Bello quanto Diggins ha scritto riguardo Dobbiaco: «Se dovessi scegliere una gara del Tour de Ski da correre più volte nella mia vita, sarebbe un’individuale a skating da 20 km qui a Dobbiaco. Mi piace gareggiare contro il tempo. Cerco solo di sfidare me stessa e vedere cosa posso ottenere, quanto posso resistere, essere grintosa, intelligente nel passo e nella mia tecnica. Per me si tratta di provare a raggiungere il mio pieno potenziale e sento che questa gara è super divertente ma anche un format in cui posso scavare tanto in profondità.
Amo l’Italia, amo la pasta, la gente e le loro montagne frastagliate, ed è anche dove ho ottenuto la mia prima vittoria e il mio primo podio in Coppa del Mondo. Qui ho ricordi davvero speciali».

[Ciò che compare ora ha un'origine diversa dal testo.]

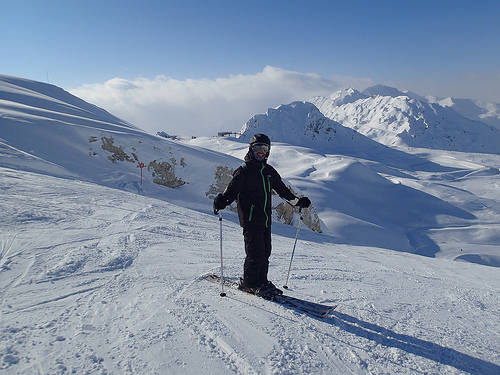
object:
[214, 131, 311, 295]
man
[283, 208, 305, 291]
ski pole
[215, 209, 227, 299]
ski pole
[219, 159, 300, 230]
jacket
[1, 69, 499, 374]
area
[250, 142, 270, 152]
goggles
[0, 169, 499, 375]
snow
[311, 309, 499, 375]
shadow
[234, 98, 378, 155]
hill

Infine Diggins descrive anche cosa si prova alla fine del Tour de Ski: «C’è un’immensa soddisfazione e anche la sensazione di essere ubriaco, ma senza la parte divertente dell’esserlo. Ti senti stanco, frastornato e un po’ fuori di testa, come se stessi fluttuando attraverso la vita. Mi sento incredibilmente svuotata, mentalmente e fisicamente. È come se avessi bisogno di dormire diciassette ore, ma so che sto per avere la peggior notte di sonno della mia vita, perché il mio corpo avrà difficoltà a spegnersi alla fine di tutto».